A regular feature inside the Cruze’s Ecotec 1.4L turbocharged engine, the variable displacement oil pump cuts down on the displacement during engine warm-up and top speed conditions. The quantity of oil on the pump varies with rpm by modifying the pump’s displacement via a pivoting control chamber system and sliding vanes. A restricted displacement pump would normally bypass the additional oil internally.
“By lowering the quantity of oil we reduce the quantity of energy, or torque, needed to pump the oil, without taking necessary lubrication from the engine,” said Mike Katerberg, assistant chief engineer for your 1.4L. “Reducing the torque demand reduces fuel consumption.
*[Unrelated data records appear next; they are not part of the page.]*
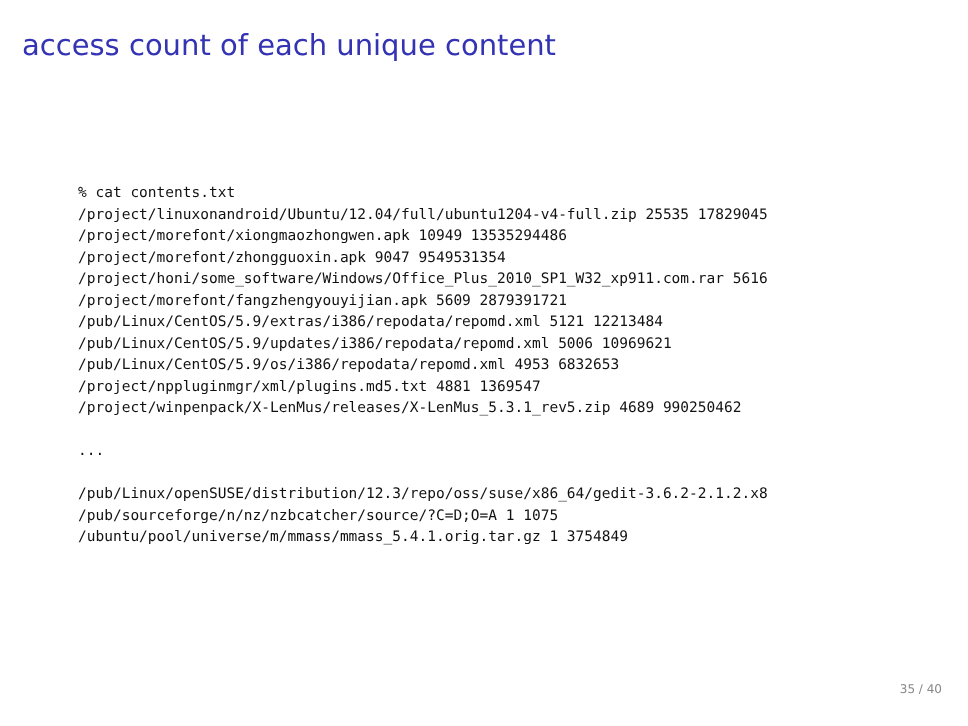access count of each unique content
% cat contents.txt
/project/linuxonandroid/Ubuntu/12.04/full/ubuntu1204-v4-full.zip 25535 17829045
/project/morefont/xiongmaozhongwen.apk 10949 13535294486
/project/morefont/zhongguoxin.apk 9047 9549531354
/project/honi/some_software/Windows/Office_Plus_2010_SP1_W32_xp911.com.rar 5616
/project/morefont/fangzhengyouyijian.apk 5609 2879391721
/pub/Linux/CentOS/5.9/extras/i386/repodata/repomd.xml 5121 12213484
/pub/Linux/CentOS/5.9/updates/i386/repodata/repomd.xml 5006 10969621
/pub/Linux/CentOS/5.9/os/i386/repodata/repomd.xml 4953 6832653
/project/nppluginmgr/xml/plugins.md5.txt 4881 1369547
/project/winpenpack/X-LenMus/releases/X-LenMus_5.3.1_rev5.zip 4689 990250462

...

/pub/Linux/openSUSE/distribution/12.3/repo/oss/suse/x86_64/gedit-3.6.2-2.1.2.x8
/pub/sourceforge/n/nz/nzbcatcher/source/?C=D;O=A 1 1075
/ubuntu/pool/universe/m/mmass/mmass_5.4.1.orig.tar.gz 1 3754849
35 / 40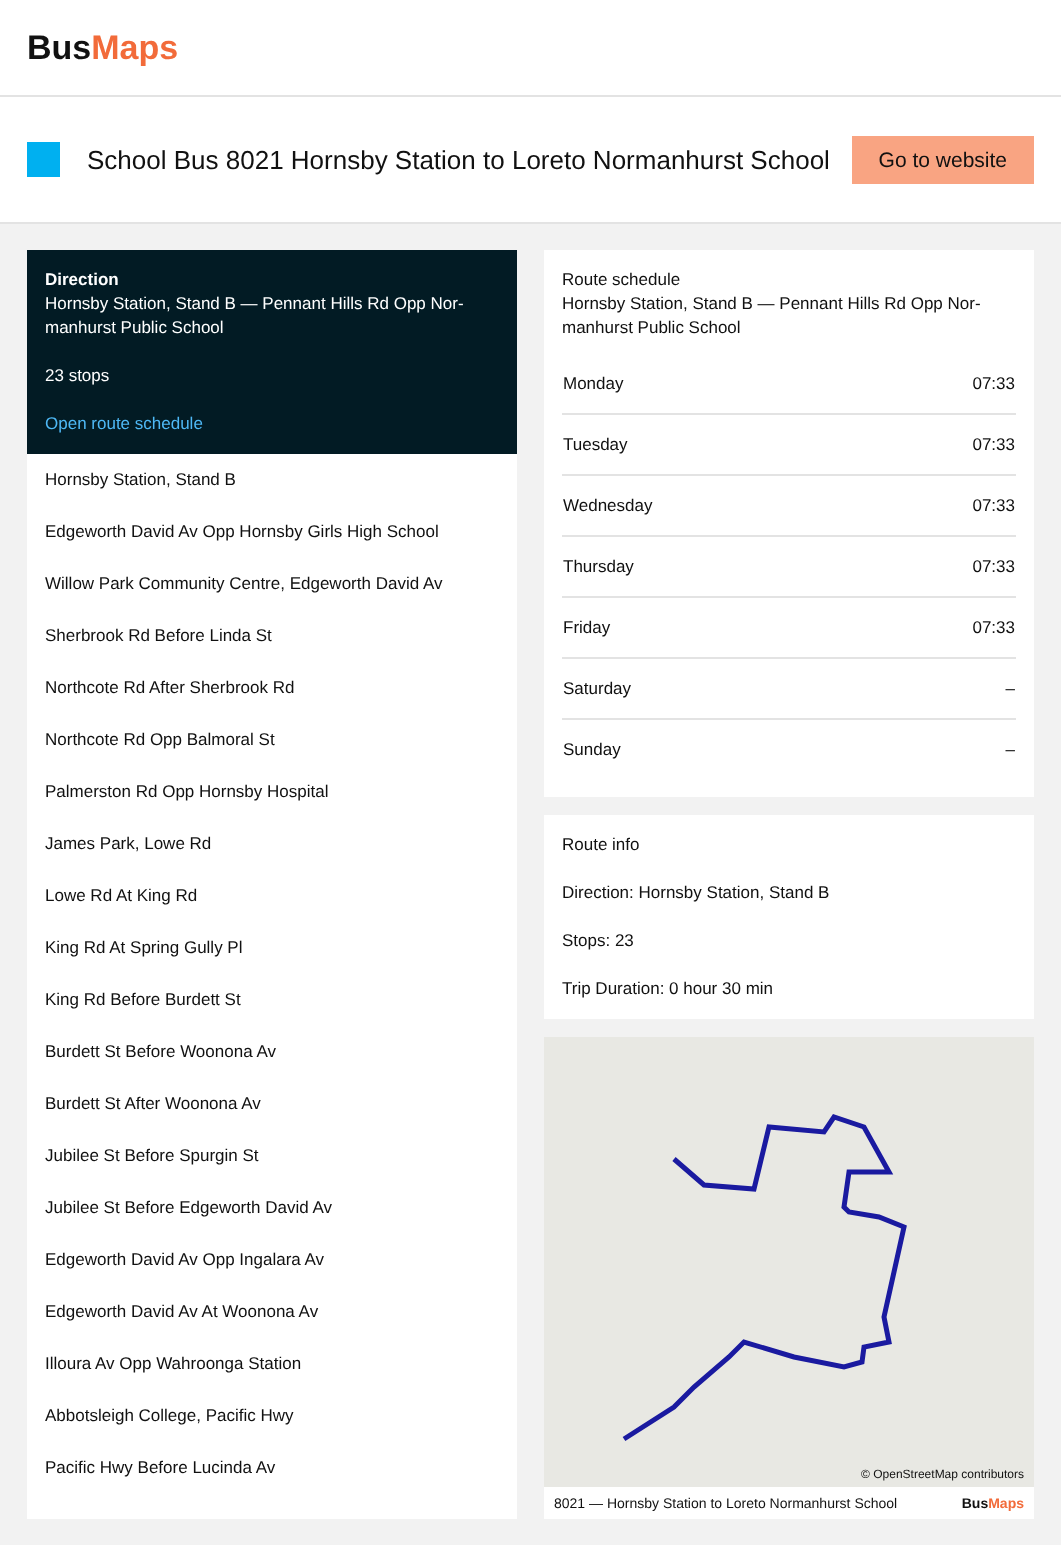BusMaps
School Bus 8021 Hornsby Station to Loreto Normanhurst School
Go to website
Direction
Hornsby Station, Stand B — Pennant Hills Rd Opp Nor-manhurst Public School
23 stops
Open route schedule
Hornsby Station, Stand B
Edgeworth David Av Opp Hornsby Girls High School
Willow Park Community Centre, Edgeworth David Av
Sherbrook Rd Before Linda St
Northcote Rd After Sherbrook Rd
Northcote Rd Opp Balmoral St
Palmerston Rd Opp Hornsby Hospital
James Park, Lowe Rd
Lowe Rd At King Rd
King Rd At Spring Gully Pl
King Rd Before Burdett St
Burdett St Before Woonona Av
Burdett St After Woonona Av
Jubilee St Before Spurgin St
Jubilee St Before Edgeworth David Av
Edgeworth David Av Opp Ingalara Av
Edgeworth David Av At Woonona Av
Illoura Av Opp Wahroonga Station
Abbotsleigh College, Pacific Hwy
Pacific Hwy Before Lucinda Av
Route schedule
Hornsby Station, Stand B — Pennant Hills Rd Opp Nor-manhurst Public School
| Monday | 07:33 |
| Tuesday | 07:33 |
| Wednesday | 07:33 |
| Thursday | 07:33 |
| Friday | 07:33 |
| Saturday | – |
| Sunday | – |
Route info
Direction: Hornsby Station, Stand B
Stops: 23
Trip Duration: 0 hour 30 min
© OpenStreetMap contributors
8021 — Hornsby Station to Loreto Normanhurst School BusMaps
It’s a simple, durable, maintenance-free design that we have used in our transmissions for years and more recently in our hybrid vehicles.”
The Ecotec 1.4L turbo is regular on Eco, LT and LTZ models helping the Cruze Eco, using a normal six-speed transmission, obtain an expected segment-leading estimated 40 mpg on the road.
The advantages of the variable displacement oil pump boost when combined with other technologies like variable valve timing which operate using oil pressure. Variable valve timing adjusts the engine valves’ buying and selling timing for optimal performance, fuel efficiency and emissions through the rpm band – including greater low-rpm torque.
The all-new 2011 Chevrolet Cruze will start arriving in U.S. dealerships this September, starting at $16,995, including destination. Priced to compete in the compact-car segment, the Cruze provides more interior room, more miles per gallon in the Eco model, and much more standard security features than any of its competitors.